> [Entries supplied]
┄┄┄┄┄┄┄┄┄┄
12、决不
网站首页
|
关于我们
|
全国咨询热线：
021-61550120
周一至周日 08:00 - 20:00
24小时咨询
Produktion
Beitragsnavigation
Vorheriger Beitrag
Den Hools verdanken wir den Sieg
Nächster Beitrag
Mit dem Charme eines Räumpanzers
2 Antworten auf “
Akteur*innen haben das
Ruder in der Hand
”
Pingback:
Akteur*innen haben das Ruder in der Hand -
┄┄┄┄┄┄┄┄┄┄
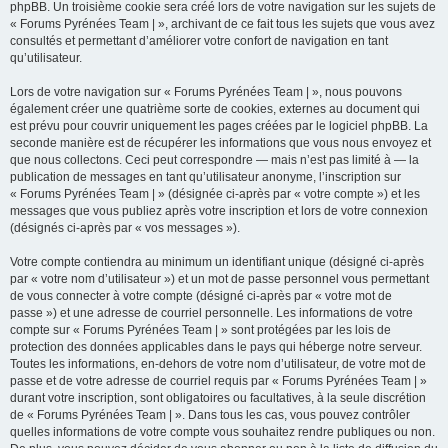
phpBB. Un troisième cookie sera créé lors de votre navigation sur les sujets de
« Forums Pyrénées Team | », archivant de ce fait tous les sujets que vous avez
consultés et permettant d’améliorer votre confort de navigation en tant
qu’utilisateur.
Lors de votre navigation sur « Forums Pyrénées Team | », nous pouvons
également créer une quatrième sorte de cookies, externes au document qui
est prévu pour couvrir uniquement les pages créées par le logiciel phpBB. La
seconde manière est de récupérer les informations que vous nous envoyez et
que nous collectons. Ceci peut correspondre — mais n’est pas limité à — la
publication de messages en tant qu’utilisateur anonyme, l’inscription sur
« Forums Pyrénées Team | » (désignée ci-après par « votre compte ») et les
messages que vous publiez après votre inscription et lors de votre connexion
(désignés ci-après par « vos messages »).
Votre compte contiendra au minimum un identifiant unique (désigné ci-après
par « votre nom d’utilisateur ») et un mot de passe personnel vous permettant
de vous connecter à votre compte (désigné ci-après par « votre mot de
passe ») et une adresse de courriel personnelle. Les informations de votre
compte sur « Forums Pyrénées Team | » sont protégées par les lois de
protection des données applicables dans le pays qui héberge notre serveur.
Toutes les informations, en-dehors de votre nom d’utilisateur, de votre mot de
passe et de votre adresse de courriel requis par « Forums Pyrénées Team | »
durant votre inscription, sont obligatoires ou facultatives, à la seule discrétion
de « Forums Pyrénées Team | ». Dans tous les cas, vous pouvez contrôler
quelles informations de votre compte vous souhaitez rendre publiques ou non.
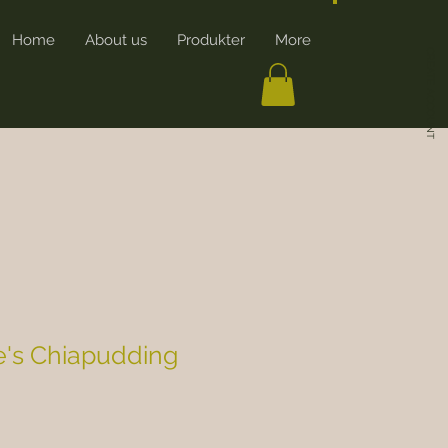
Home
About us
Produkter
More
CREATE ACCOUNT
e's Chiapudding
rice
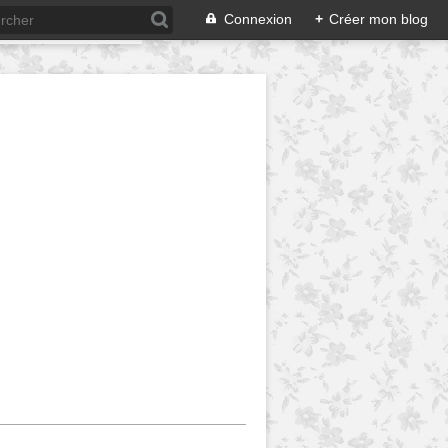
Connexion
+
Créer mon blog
┄┄┄┄┄┄┄┄┄┄
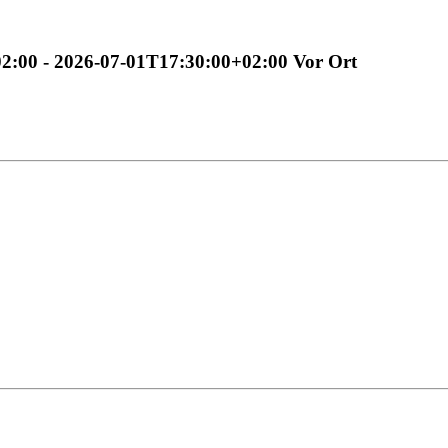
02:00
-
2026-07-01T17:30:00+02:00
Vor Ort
┄┄┄┄┄┄┄┄┄┄
Where a line of the entries holds the string "innen", include it in the count, and give only the final number.

2